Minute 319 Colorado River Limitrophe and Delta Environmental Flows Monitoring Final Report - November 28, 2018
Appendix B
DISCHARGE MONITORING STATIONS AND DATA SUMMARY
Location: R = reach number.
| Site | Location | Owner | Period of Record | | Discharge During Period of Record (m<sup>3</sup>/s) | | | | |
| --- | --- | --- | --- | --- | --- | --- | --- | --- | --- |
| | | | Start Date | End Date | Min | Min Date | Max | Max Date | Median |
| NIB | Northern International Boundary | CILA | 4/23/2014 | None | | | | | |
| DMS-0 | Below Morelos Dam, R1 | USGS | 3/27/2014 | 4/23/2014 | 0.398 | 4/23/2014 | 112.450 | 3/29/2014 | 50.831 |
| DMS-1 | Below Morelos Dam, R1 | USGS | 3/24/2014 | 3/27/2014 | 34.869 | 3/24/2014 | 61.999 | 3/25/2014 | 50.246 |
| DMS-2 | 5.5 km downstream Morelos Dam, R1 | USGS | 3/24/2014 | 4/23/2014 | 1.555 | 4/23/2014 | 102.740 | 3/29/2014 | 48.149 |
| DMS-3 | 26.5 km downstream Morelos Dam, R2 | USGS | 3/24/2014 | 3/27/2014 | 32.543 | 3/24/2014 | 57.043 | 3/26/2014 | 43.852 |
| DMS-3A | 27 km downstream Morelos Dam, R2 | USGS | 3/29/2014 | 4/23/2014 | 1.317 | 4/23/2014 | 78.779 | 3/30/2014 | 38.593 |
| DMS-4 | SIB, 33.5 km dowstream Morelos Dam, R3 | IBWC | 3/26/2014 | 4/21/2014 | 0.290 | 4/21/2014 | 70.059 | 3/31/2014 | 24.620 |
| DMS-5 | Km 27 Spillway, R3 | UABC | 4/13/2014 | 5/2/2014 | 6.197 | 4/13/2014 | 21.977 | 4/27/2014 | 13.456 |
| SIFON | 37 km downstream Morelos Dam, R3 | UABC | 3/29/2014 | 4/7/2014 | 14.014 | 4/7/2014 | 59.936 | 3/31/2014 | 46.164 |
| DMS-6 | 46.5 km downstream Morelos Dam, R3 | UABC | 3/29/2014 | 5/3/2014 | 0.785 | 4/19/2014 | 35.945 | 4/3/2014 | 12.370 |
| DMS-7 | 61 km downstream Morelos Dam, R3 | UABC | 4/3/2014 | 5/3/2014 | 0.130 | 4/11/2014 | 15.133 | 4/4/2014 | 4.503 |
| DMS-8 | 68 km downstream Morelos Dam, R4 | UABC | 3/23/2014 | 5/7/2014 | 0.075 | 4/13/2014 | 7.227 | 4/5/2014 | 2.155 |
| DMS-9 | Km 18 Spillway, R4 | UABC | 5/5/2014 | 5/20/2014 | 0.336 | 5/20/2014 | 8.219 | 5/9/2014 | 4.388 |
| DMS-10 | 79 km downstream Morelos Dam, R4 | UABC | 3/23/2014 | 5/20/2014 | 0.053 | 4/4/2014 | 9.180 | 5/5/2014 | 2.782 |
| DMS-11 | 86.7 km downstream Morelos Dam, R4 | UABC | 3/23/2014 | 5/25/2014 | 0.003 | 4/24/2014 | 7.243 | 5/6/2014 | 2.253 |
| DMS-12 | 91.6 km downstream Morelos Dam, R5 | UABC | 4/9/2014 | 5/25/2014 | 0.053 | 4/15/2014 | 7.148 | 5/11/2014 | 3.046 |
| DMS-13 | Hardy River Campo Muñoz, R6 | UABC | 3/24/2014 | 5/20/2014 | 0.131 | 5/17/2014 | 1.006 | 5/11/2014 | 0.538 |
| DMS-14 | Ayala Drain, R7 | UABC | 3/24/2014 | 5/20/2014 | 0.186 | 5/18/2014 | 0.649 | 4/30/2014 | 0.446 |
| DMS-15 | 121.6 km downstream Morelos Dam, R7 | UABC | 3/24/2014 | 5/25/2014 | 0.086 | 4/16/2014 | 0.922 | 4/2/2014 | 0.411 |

________________

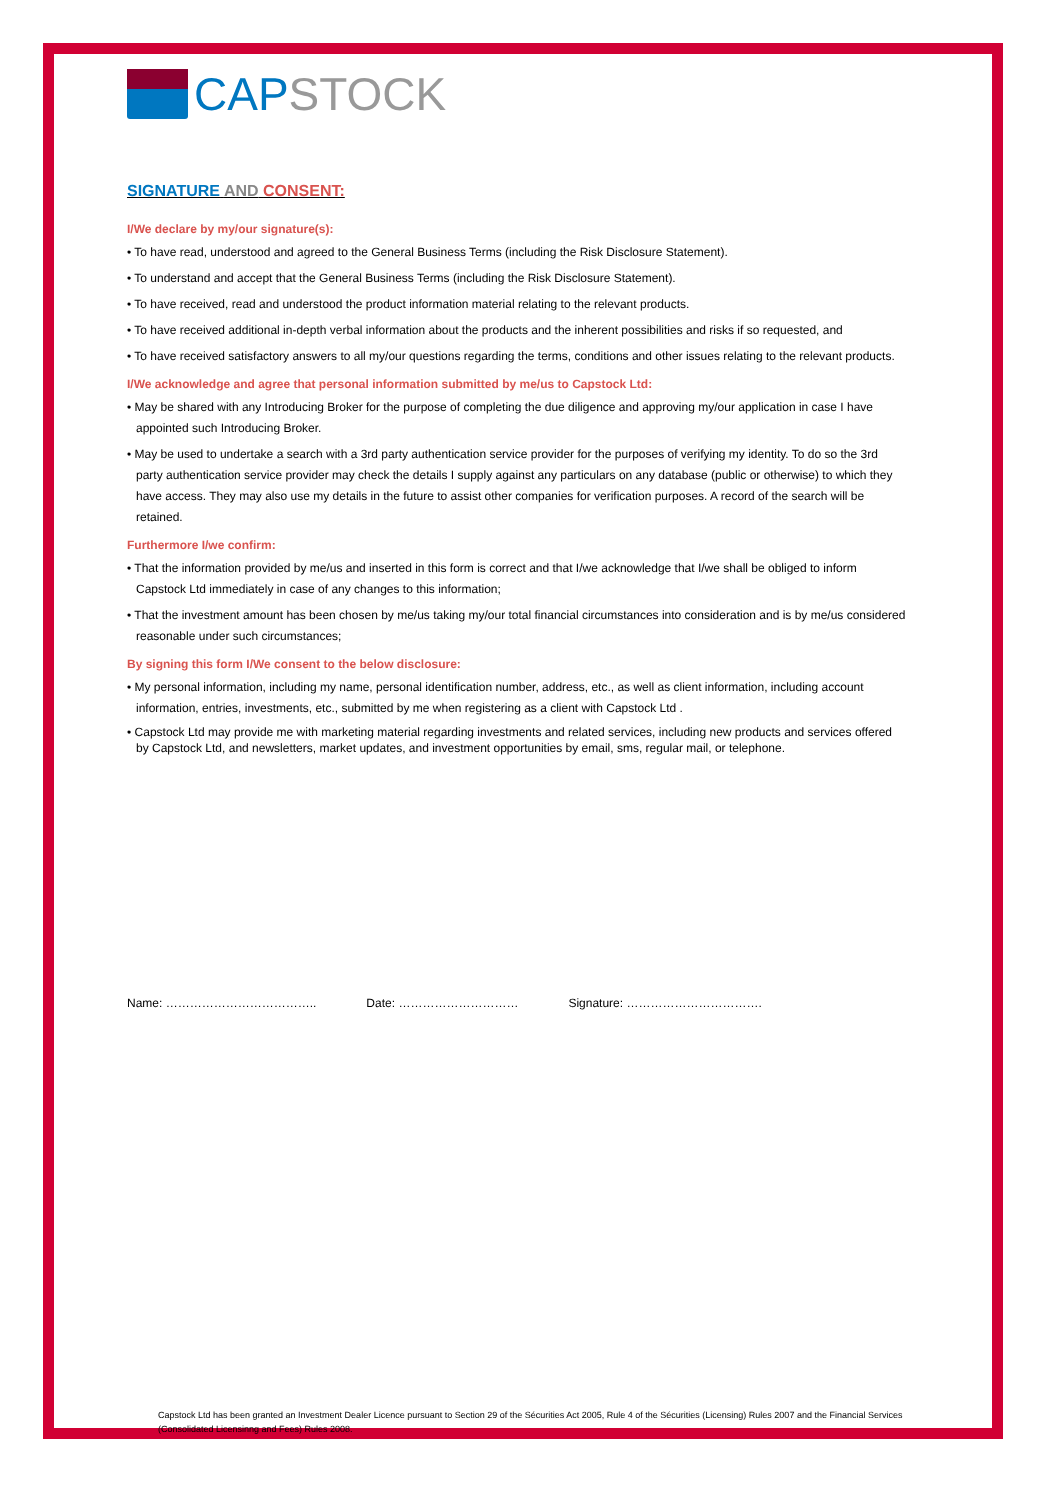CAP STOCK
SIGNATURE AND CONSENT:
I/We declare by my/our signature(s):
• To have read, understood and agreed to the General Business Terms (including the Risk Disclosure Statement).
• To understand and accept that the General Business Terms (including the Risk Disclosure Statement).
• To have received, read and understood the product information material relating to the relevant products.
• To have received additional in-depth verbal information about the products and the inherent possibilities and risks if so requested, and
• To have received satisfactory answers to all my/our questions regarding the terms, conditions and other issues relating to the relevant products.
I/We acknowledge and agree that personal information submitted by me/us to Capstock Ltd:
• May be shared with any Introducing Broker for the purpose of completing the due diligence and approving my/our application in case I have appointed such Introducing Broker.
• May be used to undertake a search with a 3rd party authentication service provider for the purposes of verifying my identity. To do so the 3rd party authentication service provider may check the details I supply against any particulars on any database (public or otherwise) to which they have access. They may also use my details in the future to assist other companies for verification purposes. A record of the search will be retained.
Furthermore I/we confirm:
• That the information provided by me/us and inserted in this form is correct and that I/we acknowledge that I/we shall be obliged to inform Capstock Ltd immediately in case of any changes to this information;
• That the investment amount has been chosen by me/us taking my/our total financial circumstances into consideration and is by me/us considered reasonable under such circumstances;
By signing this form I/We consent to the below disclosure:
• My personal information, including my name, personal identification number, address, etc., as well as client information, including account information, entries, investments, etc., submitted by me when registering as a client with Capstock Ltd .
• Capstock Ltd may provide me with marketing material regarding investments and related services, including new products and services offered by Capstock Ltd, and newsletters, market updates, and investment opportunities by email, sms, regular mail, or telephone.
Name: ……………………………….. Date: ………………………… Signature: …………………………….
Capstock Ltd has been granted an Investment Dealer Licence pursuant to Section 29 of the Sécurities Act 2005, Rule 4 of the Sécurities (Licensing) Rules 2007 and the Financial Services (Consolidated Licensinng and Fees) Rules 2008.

________________

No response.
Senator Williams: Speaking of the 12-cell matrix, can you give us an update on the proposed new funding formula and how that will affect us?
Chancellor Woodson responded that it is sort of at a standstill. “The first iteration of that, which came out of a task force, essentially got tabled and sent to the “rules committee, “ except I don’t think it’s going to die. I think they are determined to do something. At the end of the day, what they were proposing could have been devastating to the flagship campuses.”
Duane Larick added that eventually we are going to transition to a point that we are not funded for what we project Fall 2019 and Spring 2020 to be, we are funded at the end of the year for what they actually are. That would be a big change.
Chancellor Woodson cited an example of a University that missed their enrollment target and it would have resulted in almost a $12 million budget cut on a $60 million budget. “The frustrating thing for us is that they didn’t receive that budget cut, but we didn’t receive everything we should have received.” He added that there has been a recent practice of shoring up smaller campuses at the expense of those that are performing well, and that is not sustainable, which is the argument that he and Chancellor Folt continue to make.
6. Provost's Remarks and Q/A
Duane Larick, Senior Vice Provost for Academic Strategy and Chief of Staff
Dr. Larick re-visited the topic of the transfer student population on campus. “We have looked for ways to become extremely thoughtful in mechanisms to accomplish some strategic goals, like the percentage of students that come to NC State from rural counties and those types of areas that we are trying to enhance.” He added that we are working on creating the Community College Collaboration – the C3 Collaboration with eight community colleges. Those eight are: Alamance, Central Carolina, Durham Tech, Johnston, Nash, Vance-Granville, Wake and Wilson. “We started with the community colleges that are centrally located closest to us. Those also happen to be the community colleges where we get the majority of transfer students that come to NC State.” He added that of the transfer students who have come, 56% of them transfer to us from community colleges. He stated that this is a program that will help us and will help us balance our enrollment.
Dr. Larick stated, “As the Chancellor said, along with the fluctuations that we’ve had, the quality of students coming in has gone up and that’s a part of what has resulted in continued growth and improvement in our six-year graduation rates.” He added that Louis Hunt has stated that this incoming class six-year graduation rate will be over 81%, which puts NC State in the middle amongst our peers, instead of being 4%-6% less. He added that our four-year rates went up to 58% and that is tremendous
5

________________

#### Exercise objective
Repeat exactly the lines above from the one with "5/11/2014 | 0.538 |" up to and including the one with "4/2/2014 | 0.411 |". No other line belongs in the reply.

#### Result
| DMS-13 | Hardy River Campo Muñoz, R6 | UABC | 3/24/2014 | 5/20/2014 | 0.131 | 5/17/2014 | 1.006 | 5/11/2014 | 0.538 |
| DMS-14 | Ayala Drain, R7 | UABC | 3/24/2014 | 5/20/2014 | 0.186 | 5/18/2014 | 0.649 | 4/30/2014 | 0.446 |
| DMS-15 | 121.6 km downstream Morelos Dam, R7 | UABC | 3/24/2014 | 5/25/2014 | 0.086 | 4/16/2014 | 0.922 | 4/2/2014 | 0.411 |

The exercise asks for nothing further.